Luiz conta que conseguiram arrecadar todos os produtos da feijoada com os próprios feirantes e com pessoas de fora que ficaram comovidas com a situação. “As pessoas ligavam dizendo que queriam ajudar. A gente ganhou carne, feijão, pezinho e orelhinha de porco. Enfim, a feijoada completa”, disse. Segundo ele, muitos feirantes que trabalham com alimentação perderam tudo, como fogão, panelas, talheres e mesas.

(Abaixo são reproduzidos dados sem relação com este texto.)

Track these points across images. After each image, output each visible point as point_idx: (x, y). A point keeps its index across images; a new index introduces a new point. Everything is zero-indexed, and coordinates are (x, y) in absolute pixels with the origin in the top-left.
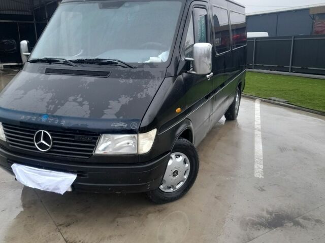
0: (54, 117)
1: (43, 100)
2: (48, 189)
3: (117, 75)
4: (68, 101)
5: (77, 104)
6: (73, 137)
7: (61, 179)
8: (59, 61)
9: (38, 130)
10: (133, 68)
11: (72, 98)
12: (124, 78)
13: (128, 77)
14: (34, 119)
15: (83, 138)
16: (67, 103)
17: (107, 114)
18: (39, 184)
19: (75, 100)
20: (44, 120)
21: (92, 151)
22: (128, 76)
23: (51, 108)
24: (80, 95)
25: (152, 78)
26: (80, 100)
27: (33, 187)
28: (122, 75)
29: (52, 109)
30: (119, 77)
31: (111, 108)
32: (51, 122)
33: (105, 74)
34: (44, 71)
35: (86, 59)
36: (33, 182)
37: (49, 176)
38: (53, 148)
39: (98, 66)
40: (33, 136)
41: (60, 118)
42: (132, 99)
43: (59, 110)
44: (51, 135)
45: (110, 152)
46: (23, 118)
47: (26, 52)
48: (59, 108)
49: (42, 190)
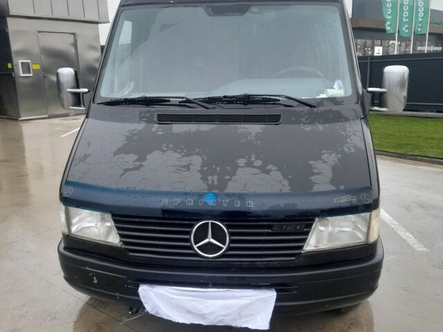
0: (228, 195)
1: (188, 169)
2: (221, 321)
3: (293, 119)
4: (239, 167)
5: (257, 171)
6: (270, 227)
7: (248, 301)
8: (169, 101)
9: (199, 220)
10: (314, 107)
11: (242, 162)
12: (307, 124)
13: (312, 122)
14: (190, 204)
15: (288, 227)
16: (239, 172)
17: (318, 184)
18: (203, 316)
19: (250, 164)
20: (210, 202)
21: (301, 248)
22: (312, 120)
23: (212, 180)
24: (253, 156)
25: (345, 121)
26: (258, 163)
27: (188, 322)
28: (302, 119)
29: (216, 183)
30: (298, 122)
31: (319, 174)
32: (226, 205)
33: (274, 119)
34: (155, 118)
35: (225, 97)
36: (189, 312)
37: (224, 298)
38: (229, 249)
39: (242, 106)
40: (189, 233)
41: (241, 196)
42: (339, 156)
43: (230, 184)
44: (228, 227)
45: (325, 245)
46: (165, 203)
47: (72, 88)
48: (230, 180)
49: (206, 324)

Neste domingo (2), a feira ficou lotada de visitantes. Muita gente foi para apoiar os feirantes. “Vida que  segue. Esse é o nosso objetivo: não deixar a feira morrer. Se a gente não fizesse a feira no domingo seguinte ao do acontecido, as pessoas iriam ficar esmorecidas. E a gente entendeu: 'Vamos ficar de pé, vamos mostrar que a feira vive'. Tivemos dois dias para fazer a transferência da feira para a JK”, conta o gerente.

Retorno

A feira do bairro Amazonas tem 620 feirantes que empregam 1,4 mil pessoas, efetivamente. “Tem de tudo. Nos faz lembrar aquelas feiras do interior onde você encontra um peixe, uma carne em cima da mesa, uma capinha de celular, uma roupa, tudo. Bijuterias, calçados de qualidade, botecos, tem de tudo aqui”, disse Luiz Carlos.

Ele conta que, na terça-feira seguinte ao temporal, a Defesa Civil embargou a avenida Alvarenga Peixoto para a feira. “A Defesa Civil é muito clara na responsabilidade dela. Eles só permitirão a volta da feira para a Alvarenga Peixoto após o período chuvoso”, disse o gerente. “Vamos ouvir a opinião dos feirantes. De acordo com a vontade deles voltamos, ou não”, disse.

Na Alvarenga Peixoto, há muitas casas e prédios residenciais, segundo o gerente. Quando algum morador ficava doente durante a feira, a ambulância tem dificuldade de passar. Na JK, os feirantes contam que são mais prédios comerciais e uma escola, que não são prejudicados. 

“Os moradores e o comércio da JK abraçaram a feira com carinho. Disseram para a gente: 'Sejam bem vindos'. Na Alvarenga Peixoto também fizemos muitas amizades. A gente sabe o impacto na vida deles, mas é uma coisa que a gente tem que pensar muito”, disse. 

Segundo Luiz Carlos, no trecho da JK ocupado pela feira são 49 comércios e apenas sete residências. Na Alvarenga Peixoto, são oito comércios e mais residências, comentou o gerente. “Lá também nos abraçam com muito carinho. Agora, a gente fica na dependência da decisão da Defesa Civil”, acrescentou.